Voce su Vera Mudra
Uno scorcio della Fontana dei Quattro Cavalli nel quartiere Marina Centro di Rimini (di Marco Della Pasqua, licenza CC BY-SA 3.0)
Vera Mudra (Віра Мудра), 61 anni, fu trovata senza vita durante la notte tra il 25 e il 26 ottobre 2020 all'interno della propria abitazione nel quartiere residenziale Marina Centro di Rimini.[1][2]
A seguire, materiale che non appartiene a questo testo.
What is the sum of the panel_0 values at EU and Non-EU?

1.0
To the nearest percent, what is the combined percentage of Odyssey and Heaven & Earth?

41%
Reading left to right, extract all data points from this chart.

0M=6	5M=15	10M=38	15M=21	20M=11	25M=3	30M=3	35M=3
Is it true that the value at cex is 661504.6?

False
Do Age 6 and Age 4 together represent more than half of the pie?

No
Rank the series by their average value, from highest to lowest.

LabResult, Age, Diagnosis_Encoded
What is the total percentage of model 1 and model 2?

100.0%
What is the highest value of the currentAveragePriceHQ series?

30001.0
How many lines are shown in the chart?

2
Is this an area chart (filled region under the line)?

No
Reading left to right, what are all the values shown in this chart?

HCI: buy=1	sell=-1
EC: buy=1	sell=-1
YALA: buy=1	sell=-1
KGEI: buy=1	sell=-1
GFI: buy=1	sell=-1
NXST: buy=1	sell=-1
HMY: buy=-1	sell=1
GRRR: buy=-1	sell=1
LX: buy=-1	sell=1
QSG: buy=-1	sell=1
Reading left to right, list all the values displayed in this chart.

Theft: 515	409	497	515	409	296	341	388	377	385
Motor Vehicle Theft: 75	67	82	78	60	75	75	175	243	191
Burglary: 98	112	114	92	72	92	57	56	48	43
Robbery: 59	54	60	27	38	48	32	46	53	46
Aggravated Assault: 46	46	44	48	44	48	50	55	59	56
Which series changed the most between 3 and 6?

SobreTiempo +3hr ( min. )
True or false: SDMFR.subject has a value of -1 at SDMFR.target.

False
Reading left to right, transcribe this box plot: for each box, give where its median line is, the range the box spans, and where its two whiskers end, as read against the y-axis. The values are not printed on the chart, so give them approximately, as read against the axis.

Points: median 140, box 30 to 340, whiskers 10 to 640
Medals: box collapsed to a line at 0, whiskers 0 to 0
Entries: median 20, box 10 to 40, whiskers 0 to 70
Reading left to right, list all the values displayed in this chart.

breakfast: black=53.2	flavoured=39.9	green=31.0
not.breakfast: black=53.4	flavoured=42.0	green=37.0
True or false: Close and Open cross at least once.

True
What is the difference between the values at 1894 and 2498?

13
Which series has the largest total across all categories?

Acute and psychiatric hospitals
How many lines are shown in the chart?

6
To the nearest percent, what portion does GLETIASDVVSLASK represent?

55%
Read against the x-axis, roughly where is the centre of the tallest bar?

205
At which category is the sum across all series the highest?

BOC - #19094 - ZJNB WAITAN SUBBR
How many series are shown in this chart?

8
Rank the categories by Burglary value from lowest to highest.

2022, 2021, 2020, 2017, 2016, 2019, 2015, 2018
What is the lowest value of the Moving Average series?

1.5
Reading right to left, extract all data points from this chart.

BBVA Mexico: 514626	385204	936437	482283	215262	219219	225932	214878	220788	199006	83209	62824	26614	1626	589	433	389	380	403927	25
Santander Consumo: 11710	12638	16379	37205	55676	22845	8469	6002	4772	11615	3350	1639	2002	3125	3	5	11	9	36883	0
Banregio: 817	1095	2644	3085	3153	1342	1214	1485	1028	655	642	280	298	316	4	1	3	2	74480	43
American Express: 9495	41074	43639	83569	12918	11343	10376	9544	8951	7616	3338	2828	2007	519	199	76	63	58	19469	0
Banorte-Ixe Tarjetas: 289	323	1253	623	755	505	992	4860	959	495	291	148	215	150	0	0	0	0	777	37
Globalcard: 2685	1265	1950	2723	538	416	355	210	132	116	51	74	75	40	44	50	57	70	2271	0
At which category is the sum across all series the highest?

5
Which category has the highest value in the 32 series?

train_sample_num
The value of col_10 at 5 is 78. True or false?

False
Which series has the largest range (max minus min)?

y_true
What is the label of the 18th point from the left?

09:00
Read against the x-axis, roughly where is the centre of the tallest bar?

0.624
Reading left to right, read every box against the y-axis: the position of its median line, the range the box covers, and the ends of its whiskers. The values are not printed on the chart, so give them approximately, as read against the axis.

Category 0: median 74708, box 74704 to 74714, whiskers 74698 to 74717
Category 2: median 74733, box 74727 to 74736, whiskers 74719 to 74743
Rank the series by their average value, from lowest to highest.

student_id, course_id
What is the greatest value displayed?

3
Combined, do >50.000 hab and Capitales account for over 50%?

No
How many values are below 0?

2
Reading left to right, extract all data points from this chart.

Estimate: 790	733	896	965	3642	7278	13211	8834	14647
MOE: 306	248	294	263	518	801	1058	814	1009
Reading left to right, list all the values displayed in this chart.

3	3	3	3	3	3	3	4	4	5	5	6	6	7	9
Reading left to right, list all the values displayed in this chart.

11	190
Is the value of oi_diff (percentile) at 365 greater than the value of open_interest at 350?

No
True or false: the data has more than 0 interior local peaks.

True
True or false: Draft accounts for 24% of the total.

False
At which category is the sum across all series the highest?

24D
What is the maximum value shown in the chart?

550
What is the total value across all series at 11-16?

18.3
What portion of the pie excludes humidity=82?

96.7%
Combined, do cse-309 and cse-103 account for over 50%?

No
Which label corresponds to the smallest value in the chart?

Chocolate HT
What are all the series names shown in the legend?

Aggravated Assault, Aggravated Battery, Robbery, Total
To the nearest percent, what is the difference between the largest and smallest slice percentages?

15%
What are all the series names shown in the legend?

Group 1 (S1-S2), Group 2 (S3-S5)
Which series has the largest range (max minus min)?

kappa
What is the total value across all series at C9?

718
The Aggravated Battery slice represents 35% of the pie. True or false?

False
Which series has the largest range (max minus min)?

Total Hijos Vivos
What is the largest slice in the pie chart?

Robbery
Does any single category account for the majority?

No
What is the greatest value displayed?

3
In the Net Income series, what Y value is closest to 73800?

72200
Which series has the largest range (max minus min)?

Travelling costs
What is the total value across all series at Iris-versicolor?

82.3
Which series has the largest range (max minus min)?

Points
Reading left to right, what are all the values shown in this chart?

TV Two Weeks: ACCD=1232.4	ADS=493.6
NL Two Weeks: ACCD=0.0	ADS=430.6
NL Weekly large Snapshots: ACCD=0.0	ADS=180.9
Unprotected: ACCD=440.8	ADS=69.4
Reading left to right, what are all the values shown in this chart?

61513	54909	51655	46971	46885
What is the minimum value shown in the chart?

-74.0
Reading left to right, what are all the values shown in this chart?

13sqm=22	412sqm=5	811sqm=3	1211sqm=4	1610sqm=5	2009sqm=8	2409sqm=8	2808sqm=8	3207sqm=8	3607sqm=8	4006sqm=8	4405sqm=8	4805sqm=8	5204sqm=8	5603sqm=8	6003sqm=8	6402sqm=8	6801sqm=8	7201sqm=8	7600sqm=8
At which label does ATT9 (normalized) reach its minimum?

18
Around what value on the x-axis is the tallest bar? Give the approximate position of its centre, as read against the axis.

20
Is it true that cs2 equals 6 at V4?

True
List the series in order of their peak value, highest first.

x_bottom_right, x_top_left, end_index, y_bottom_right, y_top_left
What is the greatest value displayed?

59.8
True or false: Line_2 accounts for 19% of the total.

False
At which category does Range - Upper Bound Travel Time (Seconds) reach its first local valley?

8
La donna, originaria dell'Ucraina, era sposata con Giovanni Laguardia, un pensionato di 69 anni originario della provincia di Matera. Ad allertare le forze dell'ordine fu proprio l'anziano che, intorno alle ore 4.00, mentre vagava nei pressi del porto della città, telefonò alla Polizia riferendo di volersi costituire dopo avere ucciso sua moglie.
Successivamente, raggiunto da una volante, l'uomo ribadì la propria confessione agli agenti in servizio. Il sessantanovenne commise il delitto nelle ore precedenti, poi, in preda allo shock, si allontanò da casa vagando per un numero imprecisato di minuti. Dopodiché la resa e la chiamata alle forze dell'ordine.
Inutile la corsa degli agenti, accompagnati da Laguardia nell'appartamento della coppia situato all'ultimo piano di un condominio di Marina Centro, dove si sperava che la vittima fosse ancora in vita. Fu invece trovata morta, riversa esanime in camera da letto.
Il pensionato, condotto in commissariato e interrogato alla presenza del Pubblico Magistrato, si avvalse della facoltà di non rispondere. Nei suoi confronti fu emesso un decreto di fermo con l'accusa di omicidio volontario aggravato dai futili motivi e dall'aver agito in danno di una persona convivente. Nelle ore successive, il sessantanovenne fu trasferito in carcere.
La vittima venne colpita dal marito con circa 18 martellate nel corso della notte. L'arma del delitto fu ritrovata nell'abitazione, non molto distante dal cadavere della donna. La prima ispezione medico legale rilevò un profondo trauma cranico causato dai violenti colpi inferti mediante un arnese da lavoro del marito, che in passato faceva l'idraulico di professione.
Il movente dell'efferato gesto fu inizialmente ricondotto a questioni di natura economia. I litigi fra i due coniugi sarebbero stati sempre più frequenti nell'ultimo periodo. Il pensionato infatti, prima di chiudersi nel silenzio, aveva riferito ai poliziotti che la moglie lo pressava, chiedendogli di ritornare a lavorare per soddisfare le proprie richieste di denaro, avanzate soprattutto per aiutare i tre figli della donna che si trovavano in Ucraina.[3][4] Una versione che però era stata contraddetta dalla famiglia della vittima e sulla quale gli investigatori ebbero diverse perplessità. Per l'uomo, quello con la signora Mudra era il suo secondo matrimonio.
Il 27 ottobre, nell'udienza di convalida del fermo di fronte al giudice per le indagini preliminari, Laguardia si presentò in stato confusionale e si avvalse nuovamente della facoltà di non rispondere.[5] Il giudice, pur non riconoscendo il pericolo di fuga, ravvisò il pericolo di reiterazione del reato, disponendo nei confronti del sessantanovenne la custodia cautelare in carcere.[6]
Nel settembre del 2021 l'uomo fu rinviato a giudizio. Secondo le ricostruzioni finali degli inquirenti, l'anziano non aveva ucciso la moglie per motivi economici. La vittima voleva lasciare l'abitazione perché avrebbe scoperto un tradimento da parte del marito, dunque Laguardia l'avrebbe aggredita mortalmente per impedirle di andarsene. L'indiziato fu formalmente accusato di omicidio volontario aggravato dalla premeditazione, dalla convivenza e dalla minorata difesa della coniuge.[7][8]
Nel corso del dibattimento fu disposta una perizia psichiatrica per valutare lo stato di salute mentale dell'imputato.[9][10] L'esito dell'esame stabilì la piena capacità di intendere e di volere dell'uomo nel momento del delitto.[11] In seguito il PM non aveva più contestato la premeditazione e richiese il riconoscimento delle attenuanti generiche per l'immediata confessione, il fatto di essere incensurato e la buona condotta in sede processuale dell'imputato.
Il 7 marzo 2022 la Corte d'Assise di Rimini aveva condannato Laguardia a 23 anni di reclusione.[12][13] Come richiesto dalla pubblica accusa, fu esclusa l'aggravante della premeditazione e furono riconosciute le attenuanti generiche. La sentenza fu confermata dalla Corte d'Appello di Bologna nel febbraio del 2023,[14] poi resa definitiva nel successivo mese di dicembre dalla Corte di Cassazione.[15]